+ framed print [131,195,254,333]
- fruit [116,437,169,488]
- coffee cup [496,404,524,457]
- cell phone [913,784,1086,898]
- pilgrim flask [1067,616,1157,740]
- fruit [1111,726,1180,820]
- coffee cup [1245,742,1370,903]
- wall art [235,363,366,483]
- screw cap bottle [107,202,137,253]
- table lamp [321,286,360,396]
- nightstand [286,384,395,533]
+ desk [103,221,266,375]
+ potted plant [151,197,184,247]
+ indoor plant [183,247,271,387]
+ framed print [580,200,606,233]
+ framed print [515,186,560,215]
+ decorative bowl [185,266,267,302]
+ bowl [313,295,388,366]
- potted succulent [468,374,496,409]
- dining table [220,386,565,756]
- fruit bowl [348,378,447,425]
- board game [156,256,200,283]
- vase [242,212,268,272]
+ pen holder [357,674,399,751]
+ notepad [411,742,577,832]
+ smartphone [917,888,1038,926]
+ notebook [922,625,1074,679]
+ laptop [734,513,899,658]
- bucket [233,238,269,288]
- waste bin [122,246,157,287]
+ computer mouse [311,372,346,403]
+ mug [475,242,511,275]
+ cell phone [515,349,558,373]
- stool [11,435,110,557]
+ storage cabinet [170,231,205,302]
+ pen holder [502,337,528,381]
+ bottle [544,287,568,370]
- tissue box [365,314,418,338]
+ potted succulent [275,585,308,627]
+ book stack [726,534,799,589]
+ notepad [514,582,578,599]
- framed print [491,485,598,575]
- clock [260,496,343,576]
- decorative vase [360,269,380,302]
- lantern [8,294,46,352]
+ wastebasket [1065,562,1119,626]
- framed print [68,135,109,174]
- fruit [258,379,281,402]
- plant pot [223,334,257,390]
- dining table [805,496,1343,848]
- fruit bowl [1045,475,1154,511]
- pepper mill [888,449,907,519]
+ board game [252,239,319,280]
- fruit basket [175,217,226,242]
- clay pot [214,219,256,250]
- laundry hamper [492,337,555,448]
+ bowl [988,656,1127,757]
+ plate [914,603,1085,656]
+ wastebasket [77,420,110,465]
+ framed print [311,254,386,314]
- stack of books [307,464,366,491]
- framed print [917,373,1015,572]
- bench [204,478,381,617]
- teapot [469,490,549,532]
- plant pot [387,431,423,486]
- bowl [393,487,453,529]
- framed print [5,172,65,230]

■ WHAT TO WORK ON
Read through the listing and copy each line in which the word "vase" occurs.

■ EXERCISE OUTPUT
- vase [242,212,268,272]
- decorative vase [360,269,380,302]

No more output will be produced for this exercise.